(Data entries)
== == ==

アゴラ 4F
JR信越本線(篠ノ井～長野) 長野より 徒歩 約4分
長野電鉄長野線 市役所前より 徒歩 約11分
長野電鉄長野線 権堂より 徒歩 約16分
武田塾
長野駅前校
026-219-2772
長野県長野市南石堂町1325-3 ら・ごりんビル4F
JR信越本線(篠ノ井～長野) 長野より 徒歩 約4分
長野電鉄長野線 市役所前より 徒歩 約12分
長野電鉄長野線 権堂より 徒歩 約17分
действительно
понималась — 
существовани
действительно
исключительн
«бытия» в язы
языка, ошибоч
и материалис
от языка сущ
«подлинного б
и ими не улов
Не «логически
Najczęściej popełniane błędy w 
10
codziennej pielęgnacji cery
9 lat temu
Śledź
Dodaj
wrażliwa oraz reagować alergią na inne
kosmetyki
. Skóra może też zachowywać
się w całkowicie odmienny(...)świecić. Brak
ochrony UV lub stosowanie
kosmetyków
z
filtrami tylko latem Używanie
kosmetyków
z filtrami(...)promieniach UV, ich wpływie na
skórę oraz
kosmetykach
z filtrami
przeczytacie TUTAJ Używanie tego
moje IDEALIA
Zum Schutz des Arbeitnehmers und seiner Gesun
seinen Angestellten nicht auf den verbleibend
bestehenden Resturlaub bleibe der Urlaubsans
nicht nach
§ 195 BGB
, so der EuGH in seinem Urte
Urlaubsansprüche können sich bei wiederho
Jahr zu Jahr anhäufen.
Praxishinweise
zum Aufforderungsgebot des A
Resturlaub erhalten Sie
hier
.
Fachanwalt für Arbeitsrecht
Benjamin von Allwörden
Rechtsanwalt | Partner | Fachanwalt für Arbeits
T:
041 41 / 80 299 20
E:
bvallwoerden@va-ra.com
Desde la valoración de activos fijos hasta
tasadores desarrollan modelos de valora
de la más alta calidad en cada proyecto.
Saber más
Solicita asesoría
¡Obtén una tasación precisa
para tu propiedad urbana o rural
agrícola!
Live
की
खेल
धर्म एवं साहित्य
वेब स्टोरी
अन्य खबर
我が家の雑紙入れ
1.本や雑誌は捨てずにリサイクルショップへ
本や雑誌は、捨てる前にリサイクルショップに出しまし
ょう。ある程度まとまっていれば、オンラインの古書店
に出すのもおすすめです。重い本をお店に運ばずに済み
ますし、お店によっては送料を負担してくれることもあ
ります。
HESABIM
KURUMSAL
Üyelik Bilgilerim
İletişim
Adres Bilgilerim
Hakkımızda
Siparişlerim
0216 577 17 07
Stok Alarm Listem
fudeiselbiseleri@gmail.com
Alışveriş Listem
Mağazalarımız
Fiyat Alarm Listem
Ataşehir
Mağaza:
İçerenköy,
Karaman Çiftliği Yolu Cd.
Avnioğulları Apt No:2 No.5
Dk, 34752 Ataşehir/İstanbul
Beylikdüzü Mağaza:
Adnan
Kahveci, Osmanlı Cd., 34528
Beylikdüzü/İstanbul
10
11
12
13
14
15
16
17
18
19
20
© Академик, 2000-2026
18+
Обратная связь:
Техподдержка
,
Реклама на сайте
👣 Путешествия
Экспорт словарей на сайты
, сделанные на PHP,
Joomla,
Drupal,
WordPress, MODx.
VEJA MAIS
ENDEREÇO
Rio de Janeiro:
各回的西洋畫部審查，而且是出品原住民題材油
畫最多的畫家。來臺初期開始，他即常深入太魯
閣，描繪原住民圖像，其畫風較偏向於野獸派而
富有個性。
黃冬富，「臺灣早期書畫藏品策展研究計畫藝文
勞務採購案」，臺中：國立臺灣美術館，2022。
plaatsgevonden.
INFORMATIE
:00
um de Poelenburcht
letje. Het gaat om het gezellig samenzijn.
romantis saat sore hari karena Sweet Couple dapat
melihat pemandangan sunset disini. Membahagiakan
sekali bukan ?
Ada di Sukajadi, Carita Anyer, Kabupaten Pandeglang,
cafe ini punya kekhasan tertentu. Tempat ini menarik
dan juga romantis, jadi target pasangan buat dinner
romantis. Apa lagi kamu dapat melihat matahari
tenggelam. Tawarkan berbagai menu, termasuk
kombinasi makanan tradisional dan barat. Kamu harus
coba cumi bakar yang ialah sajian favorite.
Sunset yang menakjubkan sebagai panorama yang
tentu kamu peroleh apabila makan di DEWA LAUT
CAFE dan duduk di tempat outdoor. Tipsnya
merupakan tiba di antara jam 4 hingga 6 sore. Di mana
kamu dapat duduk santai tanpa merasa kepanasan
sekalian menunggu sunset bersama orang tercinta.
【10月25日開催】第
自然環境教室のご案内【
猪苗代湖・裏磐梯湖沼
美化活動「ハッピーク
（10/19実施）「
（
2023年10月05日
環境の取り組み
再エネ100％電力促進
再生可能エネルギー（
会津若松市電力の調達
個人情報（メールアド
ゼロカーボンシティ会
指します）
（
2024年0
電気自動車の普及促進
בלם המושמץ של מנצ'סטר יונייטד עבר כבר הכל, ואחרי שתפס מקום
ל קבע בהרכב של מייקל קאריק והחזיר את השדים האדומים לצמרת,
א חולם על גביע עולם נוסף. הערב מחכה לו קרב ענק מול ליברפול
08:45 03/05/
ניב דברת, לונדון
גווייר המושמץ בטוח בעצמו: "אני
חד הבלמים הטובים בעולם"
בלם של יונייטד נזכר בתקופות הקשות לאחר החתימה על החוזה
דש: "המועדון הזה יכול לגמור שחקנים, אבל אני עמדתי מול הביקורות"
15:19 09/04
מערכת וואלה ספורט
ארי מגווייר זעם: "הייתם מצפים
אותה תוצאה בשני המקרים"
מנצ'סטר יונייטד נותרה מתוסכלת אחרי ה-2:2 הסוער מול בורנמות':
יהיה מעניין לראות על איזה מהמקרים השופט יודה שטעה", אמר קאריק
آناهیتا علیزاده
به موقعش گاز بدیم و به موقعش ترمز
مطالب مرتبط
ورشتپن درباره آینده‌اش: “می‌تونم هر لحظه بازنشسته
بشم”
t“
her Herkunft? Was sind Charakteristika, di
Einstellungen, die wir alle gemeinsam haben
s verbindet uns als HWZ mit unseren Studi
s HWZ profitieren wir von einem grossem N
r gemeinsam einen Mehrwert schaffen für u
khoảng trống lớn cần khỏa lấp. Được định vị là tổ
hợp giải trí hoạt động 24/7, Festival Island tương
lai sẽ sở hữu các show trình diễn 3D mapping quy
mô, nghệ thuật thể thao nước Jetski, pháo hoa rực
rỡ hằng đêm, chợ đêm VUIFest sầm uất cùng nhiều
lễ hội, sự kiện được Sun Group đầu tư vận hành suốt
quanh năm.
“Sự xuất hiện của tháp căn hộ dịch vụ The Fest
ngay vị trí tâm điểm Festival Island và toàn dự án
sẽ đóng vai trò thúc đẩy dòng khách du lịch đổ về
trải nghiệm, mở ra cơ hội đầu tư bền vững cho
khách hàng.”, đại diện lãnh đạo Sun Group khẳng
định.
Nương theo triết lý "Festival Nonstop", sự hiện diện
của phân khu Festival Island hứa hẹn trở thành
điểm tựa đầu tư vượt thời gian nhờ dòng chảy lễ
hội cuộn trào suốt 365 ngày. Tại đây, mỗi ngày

== == ==

— Task instructions —
Can you reproduce every line of the material above without changing anything?

— Finished exercise —
アゴラ 4F
JR信越本線(篠ノ井～長野) 長野より 徒歩 約4分
長野電鉄長野線 市役所前より 徒歩 約11分
長野電鉄長野線 権堂より 徒歩 約16分
武田塾
長野駅前校
026-219-2772
長野県長野市南石堂町1325-3 ら・ごりんビル4F
JR信越本線(篠ノ井～長野) 長野より 徒歩 約4分
長野電鉄長野線 市役所前より 徒歩 約12分
長野電鉄長野線 権堂より 徒歩 約17分
действительно
понималась — 
существовани
действительно
исключительн
«бытия» в язы
языка, ошибоч
и материалис
от языка сущ
«подлинного б
и ими не улов
Не «логически
Najczęściej popełniane błędy w 
10
codziennej pielęgnacji cery
9 lat temu
Śledź
Dodaj
wrażliwa oraz reagować alergią na inne
kosmetyki
. Skóra może też zachowywać
się w całkowicie odmienny(...)świecić. Brak
ochrony UV lub stosowanie
kosmetyków
z
filtrami tylko latem Używanie
kosmetyków
z filtrami(...)promieniach UV, ich wpływie na
skórę oraz
kosmetykach
z filtrami
przeczytacie TUTAJ Używanie tego
moje IDEALIA
Zum Schutz des Arbeitnehmers und seiner Gesun
seinen Angestellten nicht auf den verbleibend
bestehenden Resturlaub bleibe der Urlaubsans
nicht nach
§ 195 BGB
, so der EuGH in seinem Urte
Urlaubsansprüche können sich bei wiederho
Jahr zu Jahr anhäufen.
Praxishinweise
zum Aufforderungsgebot des A
Resturlaub erhalten Sie
hier
.
Fachanwalt für Arbeitsrecht
Benjamin von Allwörden
Rechtsanwalt | Partner | Fachanwalt für Arbeits
T:
041 41 / 80 299 20
E:
bvallwoerden@va-ra.com
Desde la valoración de activos fijos hasta
tasadores desarrollan modelos de valora
de la más alta calidad en cada proyecto.
Saber más
Solicita asesoría
¡Obtén una tasación precisa
para tu propiedad urbana o rural
agrícola!
Live
की
खेल
धर्म एवं साहित्य
वेब स्टोरी
अन्य खबर
我が家の雑紙入れ
1.本や雑誌は捨てずにリサイクルショップへ
本や雑誌は、捨てる前にリサイクルショップに出しまし
ょう。ある程度まとまっていれば、オンラインの古書店
に出すのもおすすめです。重い本をお店に運ばずに済み
ますし、お店によっては送料を負担してくれることもあ
ります。
HESABIM
KURUMSAL
Üyelik Bilgilerim
İletişim
Adres Bilgilerim
Hakkımızda
Siparişlerim
0216 577 17 07
Stok Alarm Listem
fudeiselbiseleri@gmail.com
Alışveriş Listem
Mağazalarımız
Fiyat Alarm Listem
Ataşehir
Mağaza:
İçerenköy,
Karaman Çiftliği Yolu Cd.
Avnioğulları Apt No:2 No.5
Dk, 34752 Ataşehir/İstanbul
Beylikdüzü Mağaza:
Adnan
Kahveci, Osmanlı Cd., 34528
Beylikdüzü/İstanbul
10
11
12
13
14
15
16
17
18
19
20
© Академик, 2000-2026
18+
Обратная связь:
Техподдержка
,
Реклама на сайте
👣 Путешествия
Экспорт словарей на сайты
, сделанные на PHP,
Joomla,
Drupal,
WordPress, MODx.
VEJA MAIS
ENDEREÇO
Rio de Janeiro:
各回的西洋畫部審查，而且是出品原住民題材油
畫最多的畫家。來臺初期開始，他即常深入太魯
閣，描繪原住民圖像，其畫風較偏向於野獸派而
富有個性。
黃冬富，「臺灣早期書畫藏品策展研究計畫藝文
勞務採購案」，臺中：國立臺灣美術館，2022。
plaatsgevonden.
INFORMATIE
:00
um de Poelenburcht
letje. Het gaat om het gezellig samenzijn.
romantis saat sore hari karena Sweet Couple dapat
melihat pemandangan sunset disini. Membahagiakan
sekali bukan ?
Ada di Sukajadi, Carita Anyer, Kabupaten Pandeglang,
cafe ini punya kekhasan tertentu. Tempat ini menarik
dan juga romantis, jadi target pasangan buat dinner
romantis. Apa lagi kamu dapat melihat matahari
tenggelam. Tawarkan berbagai menu, termasuk
kombinasi makanan tradisional dan barat. Kamu harus
coba cumi bakar yang ialah sajian favorite.
Sunset yang menakjubkan sebagai panorama yang
tentu kamu peroleh apabila makan di DEWA LAUT
CAFE dan duduk di tempat outdoor. Tipsnya
merupakan tiba di antara jam 4 hingga 6 sore. Di mana
kamu dapat duduk santai tanpa merasa kepanasan
sekalian menunggu sunset bersama orang tercinta.
【10月25日開催】第
自然環境教室のご案内【
猪苗代湖・裏磐梯湖沼
美化活動「ハッピーク
（10/19実施）「
（
2023年10月05日
環境の取り組み
再エネ100％電力促進
再生可能エネルギー（
会津若松市電力の調達
個人情報（メールアド
ゼロカーボンシティ会
指します）
（
2024年0
電気自動車の普及促進
בלם המושמץ של מנצ'סטר יונייטד עבר כבר הכל, ואחרי שתפס מקום
ל קבע בהרכב של מייקל קאריק והחזיר את השדים האדומים לצמרת,
א חולם על גביע עולם נוסף. הערב מחכה לו קרב ענק מול ליברפול
08:45 03/05/
ניב דברת, לונדון
גווייר המושמץ בטוח בעצמו: "אני
חד הבלמים הטובים בעולם"
בלם של יונייטד נזכר בתקופות הקשות לאחר החתימה על החוזה
דש: "המועדון הזה יכול לגמור שחקנים, אבל אני עמדתי מול הביקורות"
15:19 09/04
מערכת וואלה ספורט
ארי מגווייר זעם: "הייתם מצפים
אותה תוצאה בשני המקרים"
מנצ'סטר יונייטד נותרה מתוסכלת אחרי ה-2:2 הסוער מול בורנמות':
יהיה מעניין לראות על איזה מהמקרים השופט יודה שטעה", אמר קאריק
آناهیتا علیزاده
به موقعش گاز بدیم و به موقعش ترمز
مطالب مرتبط
ورشتپن درباره آینده‌اش: “می‌تونم هر لحظه بازنشسته
بشم”
t“
her Herkunft? Was sind Charakteristika, di
Einstellungen, die wir alle gemeinsam haben
s verbindet uns als HWZ mit unseren Studi
s HWZ profitieren wir von einem grossem N
r gemeinsam einen Mehrwert schaffen für u
khoảng trống lớn cần khỏa lấp. Được định vị là tổ
hợp giải trí hoạt động 24/7, Festival Island tương
lai sẽ sở hữu các show trình diễn 3D mapping quy
mô, nghệ thuật thể thao nước Jetski, pháo hoa rực
rỡ hằng đêm, chợ đêm VUIFest sầm uất cùng nhiều
lễ hội, sự kiện được Sun Group đầu tư vận hành suốt
quanh năm.
“Sự xuất hiện của tháp căn hộ dịch vụ The Fest
ngay vị trí tâm điểm Festival Island và toàn dự án
sẽ đóng vai trò thúc đẩy dòng khách du lịch đổ về
trải nghiệm, mở ra cơ hội đầu tư bền vững cho
khách hàng.”, đại diện lãnh đạo Sun Group khẳng
định.
Nương theo triết lý "Festival Nonstop", sự hiện diện
của phân khu Festival Island hứa hẹn trở thành
điểm tựa đầu tư vượt thời gian nhờ dòng chảy lễ
hội cuộn trào suốt 365 ngày. Tại đây, mỗi ngày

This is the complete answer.